Stored records:

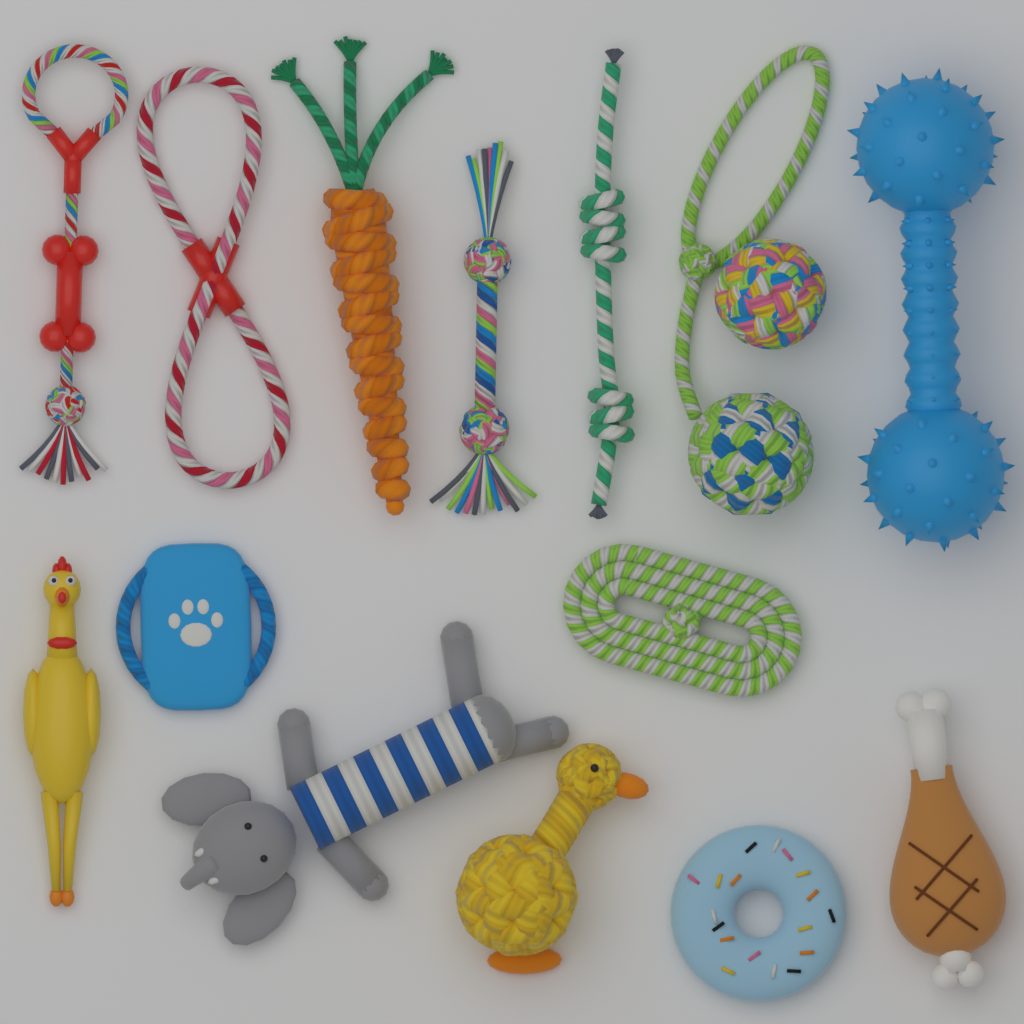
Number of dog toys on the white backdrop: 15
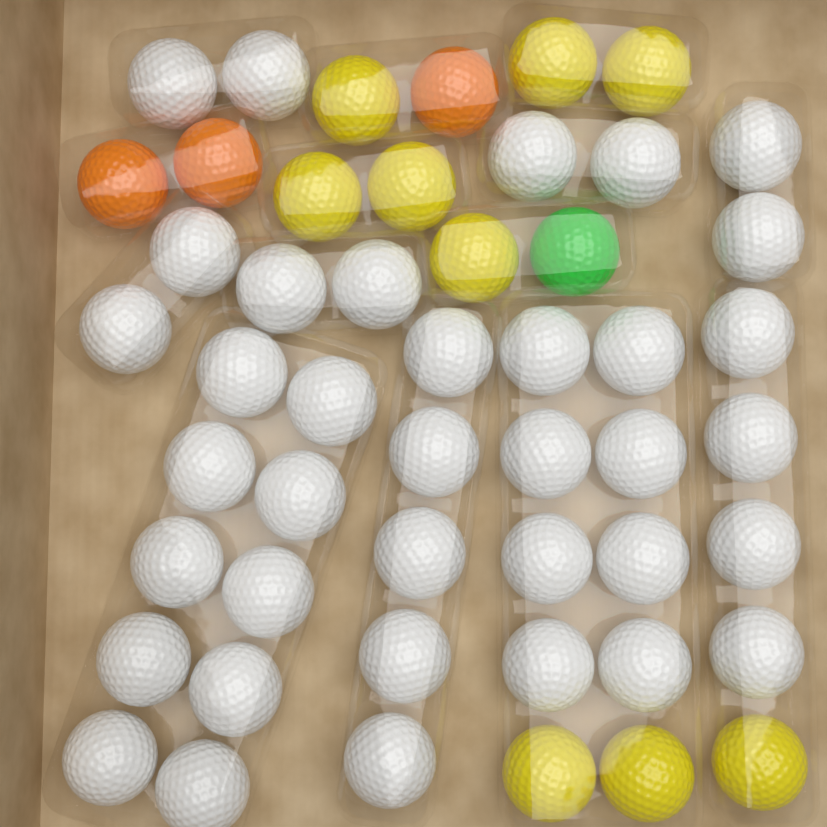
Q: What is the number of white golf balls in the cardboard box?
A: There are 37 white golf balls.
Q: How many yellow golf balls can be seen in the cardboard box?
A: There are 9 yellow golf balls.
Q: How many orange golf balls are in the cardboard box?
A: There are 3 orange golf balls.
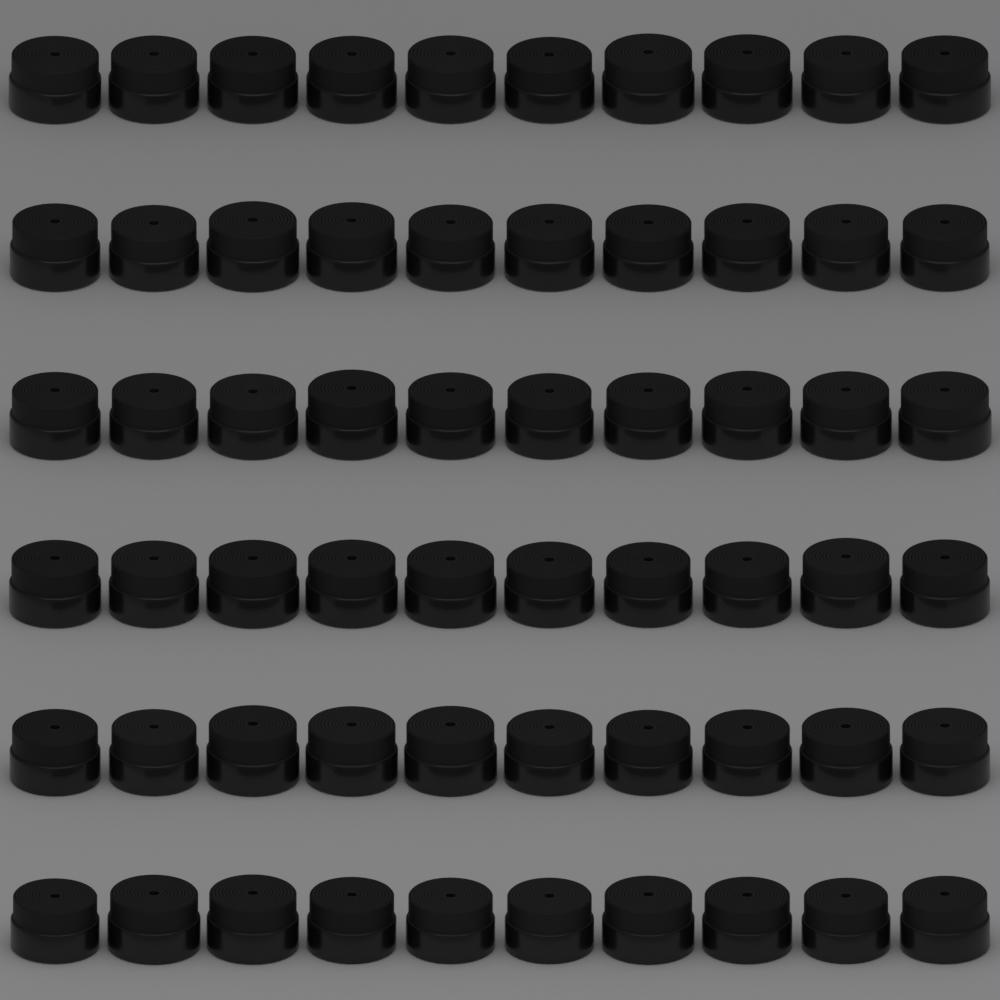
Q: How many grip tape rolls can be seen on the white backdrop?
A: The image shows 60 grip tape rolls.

Exercise — Render every line of text from the stored records as a JSON list of strings, one string per line, with blank lines omitted. Leave the pictures out of the answer.

Correct output —
[
  "Number of dog toys on the white backdrop: 15",
  "Q: What is the number of white golf balls in the cardboard box?",
  "A: There are 37 white golf balls.",
  "Q: How many yellow golf balls can be seen in the cardboard box?",
  "A: There are 9 yellow golf balls.",
  "Q: How many orange golf balls are in the cardboard box?",
  "A: There are 3 orange golf balls.",
  "Q: How many grip tape rolls can be seen on the white backdrop?",
  "A: The image shows 60 grip tape rolls."
]